Organizations are no different. No company likes to lose a customer. There are some that consciously decide to focus on growth, even if it comes at the expense of higher than average customer attrition. But in these times, where supply is overabundant and demand is weak, the loss of a customer can sting. Once you tally up the cost of acquiring a customer and compare it against their lifetime value, the monetary impact can be substantial.

And yet, we have all had cases where it was clear a short time into the engagement that your solution or product wasn’t going to fit the customer’s needs. You could take the approach of keeping your customer happy by expending as many resources as needed. But there are times when it’s best to let your customer walk away.

This may seem like contrarian advice. After all, most articles you read exhort the value of customer success at all costs. So what is the rationale for “firing your customer”, beyond the fact that this is a series on unconventional thinking?
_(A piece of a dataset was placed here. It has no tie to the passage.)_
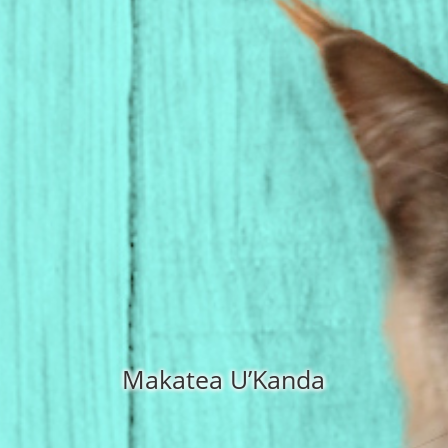
Makatea U’Kanda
Simply put, it’s in the best interest of the customer. If your company prides itself in doing right by your customers, then accept that your offering isn’t a good fit. It may have been an overzealous sales rep that promised non-existent features or unreal expectations from the customer. Whatever the reason, you should be honest with your customer on what your product can and cannot do. It may be an uncomfortable conversation, but in the long run it is best that the customer not spend time on your product. Instead they can focus their efforts on solutions that actually fit their needs.

Trying to cater to a customer’s demands that are not aligned with your roadmap can also confuse your product. Most companies aren’t lacking in ideas or features to work on –– the challenge is prioritizing those ideas and selecting the right ones. You don’t want your product roadmap dictated by the need to satisfy one customer, if those changes are at odds with your plans.

Finally, resources are finite. By spending excessive time on one customer, you run the risk of neglecting other ten customers. Customer-centric organizations don’t have it in their DNA to ignore a customer’s concerns. But objective prioritization may serve your team well.

Now, the reasons above shouldn’t be interpreted as a reason for firing every demanding customer. The challenge is to understand which customers aren’t a good fit and which customers are painful to service, but will ultimately make your product better.

There isn’t an easy formula. If the customer fundamentally likes your offering, but expects more and is pushing you for features that will benefit others over time, than hold on to that customer at all costs. They are the ones that make you build a better product.